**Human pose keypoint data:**
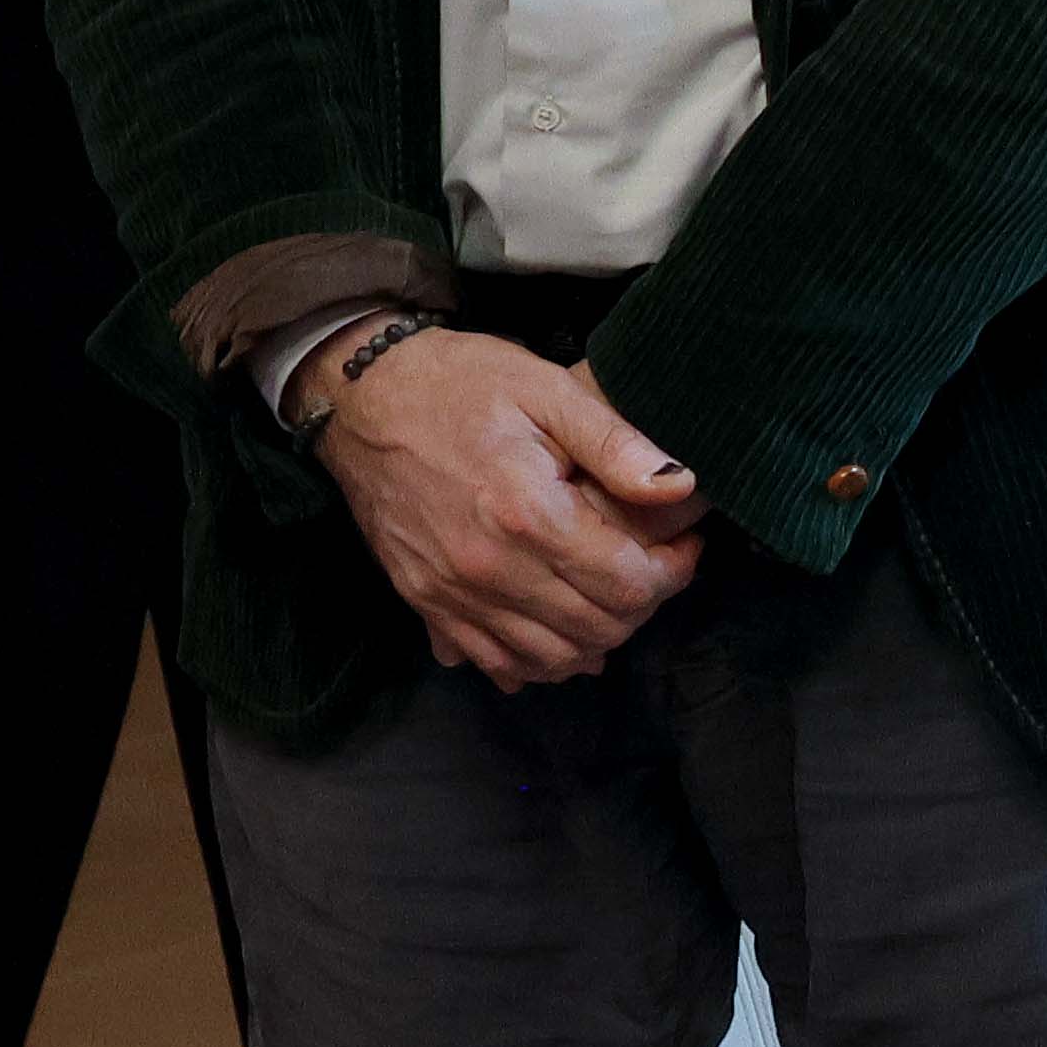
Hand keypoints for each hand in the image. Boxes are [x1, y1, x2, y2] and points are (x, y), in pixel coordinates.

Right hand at [314, 333, 706, 689]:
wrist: (363, 398)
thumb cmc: (461, 384)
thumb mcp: (547, 390)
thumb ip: (616, 444)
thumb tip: (680, 486)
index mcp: (526, 514)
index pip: (627, 585)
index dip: (673, 572)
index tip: (684, 544)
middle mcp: (486, 568)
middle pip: (596, 630)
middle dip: (643, 606)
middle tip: (654, 566)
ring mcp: (450, 593)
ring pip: (550, 658)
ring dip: (596, 638)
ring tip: (612, 594)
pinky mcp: (423, 602)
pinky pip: (494, 662)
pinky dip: (538, 659)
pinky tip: (560, 627)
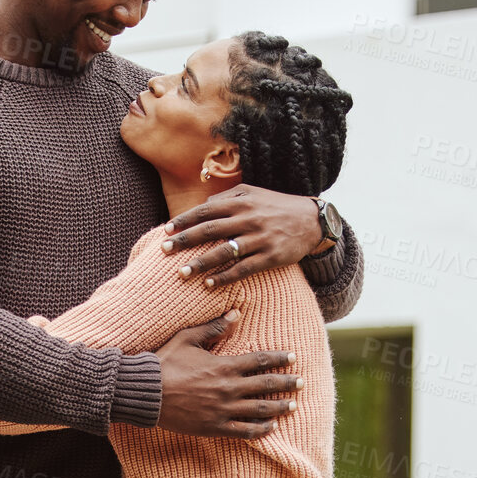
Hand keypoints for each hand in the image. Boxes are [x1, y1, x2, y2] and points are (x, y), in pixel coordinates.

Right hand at [156, 311, 302, 440]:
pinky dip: (260, 430)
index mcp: (224, 365)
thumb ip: (214, 327)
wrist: (146, 393)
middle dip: (287, 383)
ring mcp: (223, 410)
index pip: (260, 360)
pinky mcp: (214, 427)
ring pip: (260, 410)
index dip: (279, 359)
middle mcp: (228, 388)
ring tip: (293, 406)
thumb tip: (236, 314)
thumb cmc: (165, 363)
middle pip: (266, 385)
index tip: (293, 358)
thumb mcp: (188, 338)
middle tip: (301, 383)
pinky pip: (244, 431)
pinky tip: (271, 428)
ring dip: (279, 407)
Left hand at [160, 186, 324, 286]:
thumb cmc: (276, 206)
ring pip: (224, 252)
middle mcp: (248, 218)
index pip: (206, 210)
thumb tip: (202, 206)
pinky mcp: (270, 256)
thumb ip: (227, 197)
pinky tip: (209, 284)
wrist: (311, 220)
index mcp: (241, 201)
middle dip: (185, 240)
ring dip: (201, 263)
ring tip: (182, 273)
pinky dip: (225, 277)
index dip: (185, 220)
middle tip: (164, 250)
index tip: (167, 231)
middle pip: (210, 230)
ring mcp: (260, 238)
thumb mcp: (253, 193)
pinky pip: (243, 269)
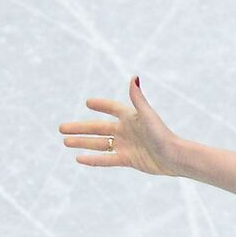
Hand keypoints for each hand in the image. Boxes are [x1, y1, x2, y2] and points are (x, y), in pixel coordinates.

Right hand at [59, 77, 181, 174]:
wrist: (174, 158)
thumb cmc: (162, 134)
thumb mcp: (147, 115)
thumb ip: (138, 98)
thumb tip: (134, 77)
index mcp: (130, 117)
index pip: (112, 108)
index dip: (101, 105)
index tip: (88, 103)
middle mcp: (126, 131)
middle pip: (98, 128)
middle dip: (80, 128)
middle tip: (61, 128)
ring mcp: (126, 146)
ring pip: (99, 144)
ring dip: (82, 142)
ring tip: (65, 142)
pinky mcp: (128, 160)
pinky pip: (106, 159)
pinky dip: (93, 159)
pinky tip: (79, 159)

**What you are asked to do:**
Only the lines from the one containing "middle tip: (61, 128)" through the end of the data above are wanted, both ends included; restate them word for word.

**Solution to this task:**
middle tip: (61, 128)
ring mcp: (126, 146)
ring pip: (99, 144)
ring dip: (82, 142)
ring tip: (65, 142)
pinky mcp: (128, 160)
pinky pip: (106, 159)
pinky dip: (93, 159)
pinky tip: (79, 159)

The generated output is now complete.